Görme, işitme ve hatta dil becerisi gibi bazı şeyler için “kritik dönemler” vardır. Bu dönemde uyaranların tamamen yokluğu geri döndürülemez olumsuz sonuçlara yol açabilir. James S. McDonnell Vakfı başkanı ve The Myth of the First Three Years’ın yazarı John Bruer'in ABD'nin en önemli halkla ilişkiler dizisi FRONTLINE'da söylediği gibi: “Dikkat etmemiz gereken şey, bu süreçte ihtiyaç duyduğumuz deneyimin türleridir.

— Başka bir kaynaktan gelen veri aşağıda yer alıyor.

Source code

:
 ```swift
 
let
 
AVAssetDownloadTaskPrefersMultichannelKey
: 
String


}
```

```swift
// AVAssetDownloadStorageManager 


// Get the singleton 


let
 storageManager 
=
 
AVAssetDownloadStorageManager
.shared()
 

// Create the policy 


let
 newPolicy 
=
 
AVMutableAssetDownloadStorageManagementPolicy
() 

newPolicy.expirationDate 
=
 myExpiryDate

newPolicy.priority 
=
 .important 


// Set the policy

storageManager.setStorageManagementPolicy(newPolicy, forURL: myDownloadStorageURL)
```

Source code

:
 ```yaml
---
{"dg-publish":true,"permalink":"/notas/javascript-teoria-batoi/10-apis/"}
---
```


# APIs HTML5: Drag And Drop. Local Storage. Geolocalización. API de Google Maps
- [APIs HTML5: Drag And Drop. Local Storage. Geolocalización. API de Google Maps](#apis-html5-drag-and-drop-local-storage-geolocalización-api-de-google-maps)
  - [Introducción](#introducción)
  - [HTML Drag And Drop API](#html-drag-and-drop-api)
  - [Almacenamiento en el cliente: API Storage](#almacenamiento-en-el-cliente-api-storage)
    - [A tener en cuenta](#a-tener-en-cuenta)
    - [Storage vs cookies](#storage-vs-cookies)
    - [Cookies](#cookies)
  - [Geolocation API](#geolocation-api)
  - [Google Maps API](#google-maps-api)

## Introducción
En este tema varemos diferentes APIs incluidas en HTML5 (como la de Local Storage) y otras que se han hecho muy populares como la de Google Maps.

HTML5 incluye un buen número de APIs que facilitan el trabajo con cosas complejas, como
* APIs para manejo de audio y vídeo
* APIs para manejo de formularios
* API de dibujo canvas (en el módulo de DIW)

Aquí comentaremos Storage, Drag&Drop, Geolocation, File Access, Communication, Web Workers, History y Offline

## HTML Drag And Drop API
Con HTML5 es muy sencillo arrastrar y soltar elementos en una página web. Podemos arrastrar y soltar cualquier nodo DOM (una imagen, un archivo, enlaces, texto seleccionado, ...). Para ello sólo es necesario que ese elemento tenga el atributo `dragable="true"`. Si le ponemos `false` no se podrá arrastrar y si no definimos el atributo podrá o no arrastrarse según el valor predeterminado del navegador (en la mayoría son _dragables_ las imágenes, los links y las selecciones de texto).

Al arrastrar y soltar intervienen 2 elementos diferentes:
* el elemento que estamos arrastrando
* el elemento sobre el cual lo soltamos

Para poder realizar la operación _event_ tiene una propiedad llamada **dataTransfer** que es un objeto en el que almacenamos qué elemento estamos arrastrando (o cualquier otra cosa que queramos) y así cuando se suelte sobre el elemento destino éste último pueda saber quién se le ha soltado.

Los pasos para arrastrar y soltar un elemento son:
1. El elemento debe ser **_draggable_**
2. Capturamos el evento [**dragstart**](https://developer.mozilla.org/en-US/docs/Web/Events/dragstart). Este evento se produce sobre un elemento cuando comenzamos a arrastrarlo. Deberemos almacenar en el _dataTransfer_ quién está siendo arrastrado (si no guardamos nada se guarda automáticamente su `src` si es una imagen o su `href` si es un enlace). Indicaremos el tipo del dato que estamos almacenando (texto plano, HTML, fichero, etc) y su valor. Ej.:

Dışarıdan çocuklara vermemiz gereken bir şey değildir ve her yerde mevcuttur.

Benzer şekilde, Washington Üniversitesi'nden sinirbilimci Steve Petersen, bir çocuğun normal nörolojik gelişimine müdahale etmek için çevrenin çok kötü olması gerektiğini söylüyor ve ebeveynlere şaka yollu “Çocuğunuzu dolaba koymayın, aç bırakmayın ve kafasına tavayla vurmayın yeter” diyor. 

Kreş Korkusu

İngiltere’de yapılan tartışmalarda kreşlerle ilgili yapılan nitelikli analizler yetersizdi. Guardian'da yazan Madeleine Bunting, dört aylıktan küçük bebekleri bir kreşe yerleştirmenin "içgüdüsel olarak" "tamamen doğru gelmediğini" iddia etti ve "Atlantik'in her iki yakasındaki araştırmaların dikkate değer ölçüde benzer sonuçlara ulaştığını; üç yaşından önce kreş bakımının çocuklarda güvensizlik ve saldırganlık görülme sıklığını artırdığını” ekledi. Bunting, Amerika'da ve Birleşik Krallık'ta Ulusal Çocuk Sağlığı ve İnsan Gelişimi Enstitüsü (NICHD) tarafından yapılan büyük ölçekli iki boylamsal çalışmaya atıfta bulunuyordu. Ancak hiçbiri erken yaşta kreşe giden çocuklarda uzun süreli zararı ispatlayan kanıtlar içermiyordu. 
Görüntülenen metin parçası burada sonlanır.